Es beginnt mit dem Leben. Aber eigentlich dreht sich alles zunächst um den Tod. Kurz nach der Geburt seines Sohnes verlässt Jonah seine Familie, um ein paar Tage bei seinem Vater Gene und seinem 15-jährigen Bruder Conrad zu verbringen. Eine Ausstellung mit Arbeiten seiner verstorbenen Mutter, einer renommierten Kriegsfotografin, ist der offizielle Anlass für die Reise. Doch es ist nicht zu übersehen, dass Jonah in Wirklichkeit auch vor seiner neuen Rolle als Vater und der damit verbundenen großen Verantwortung flieht.
Eine heile Familienwelt aber findet Jonah auch zu Hause nicht vor. Der tödliche Autounfall der Mutter vor drei Jahren hat tiefe Narben hinterlassen und das Verhältnis zwischen Gene und seinen Kindern nachhaltig gestört. An den verschlossenen Conrad kommt Gene seither nicht mehr heran, so sehr er sich auch bemüht, Vater- und Mutterrolle zugleich zu übernehmen. Als ein ehemaliger Kollege dann auch noch eröffnet, dass er in einem begleitenden Artikel zur Ausstellung auch die wahren, bislang öffentlich nicht bekannten Umstände des Unfalls erwähnen will, brechen neue Konflikte aus. Denn vor Conrad haben Jonah und sein Vater diese immer geheim gehalten.

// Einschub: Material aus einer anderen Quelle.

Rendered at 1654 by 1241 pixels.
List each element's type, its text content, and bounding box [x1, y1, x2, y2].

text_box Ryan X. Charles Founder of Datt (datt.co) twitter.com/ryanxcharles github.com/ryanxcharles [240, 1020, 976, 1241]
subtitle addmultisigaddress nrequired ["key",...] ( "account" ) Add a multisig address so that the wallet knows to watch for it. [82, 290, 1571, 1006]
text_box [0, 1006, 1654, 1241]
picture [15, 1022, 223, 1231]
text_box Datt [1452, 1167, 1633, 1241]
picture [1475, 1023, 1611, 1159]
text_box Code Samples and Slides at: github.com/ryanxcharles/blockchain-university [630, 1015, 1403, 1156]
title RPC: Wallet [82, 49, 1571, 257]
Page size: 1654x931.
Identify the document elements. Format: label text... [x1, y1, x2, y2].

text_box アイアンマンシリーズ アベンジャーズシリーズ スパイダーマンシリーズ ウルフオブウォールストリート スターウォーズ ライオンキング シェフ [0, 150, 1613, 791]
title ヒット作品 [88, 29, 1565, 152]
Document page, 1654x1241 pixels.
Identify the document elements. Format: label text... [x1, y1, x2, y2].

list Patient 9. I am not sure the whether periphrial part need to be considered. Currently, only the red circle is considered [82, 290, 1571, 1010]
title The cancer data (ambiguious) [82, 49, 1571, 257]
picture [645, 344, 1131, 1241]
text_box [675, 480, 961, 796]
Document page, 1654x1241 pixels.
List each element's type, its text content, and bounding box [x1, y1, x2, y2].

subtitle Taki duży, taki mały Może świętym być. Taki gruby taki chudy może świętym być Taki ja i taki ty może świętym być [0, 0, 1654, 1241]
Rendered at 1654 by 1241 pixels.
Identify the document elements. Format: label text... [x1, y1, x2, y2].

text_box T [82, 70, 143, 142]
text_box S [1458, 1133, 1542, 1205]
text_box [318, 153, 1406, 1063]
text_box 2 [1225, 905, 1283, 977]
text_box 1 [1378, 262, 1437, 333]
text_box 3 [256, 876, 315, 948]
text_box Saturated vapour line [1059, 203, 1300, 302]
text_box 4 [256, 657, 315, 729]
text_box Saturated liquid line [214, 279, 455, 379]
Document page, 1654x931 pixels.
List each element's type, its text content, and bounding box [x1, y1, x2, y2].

Die dramaturgische Bedeutung dieses Geheimnisses ist das größte Problem des Dramas von Joachim Trier, wird dieses dadurch doch vollkommen überbewertet. Die emotionale Wucht, die den Todesumständen zugeschrieben wird, stellt sich nämlich nicht ein; die vermeintliche Enthüllung entpuppt sich nicht als Sturm, sondern als vergleichsweise harmloser Windstoß. Dadurch gerät das Konstrukt, auf dem „Louder Than Bombs“ basiert, ins Wanken – und lässt zu Unrecht das in den Hintergrund treten, was die eigentliche große Stärke des Films ausmacht: sein Blick auf die Figuren, sein Gespür für Atmosphäre und die Kontrastierung von oberflächlichen und tieferen Wahrheiten, die auf mehreren Ebenen durchgespielt wird.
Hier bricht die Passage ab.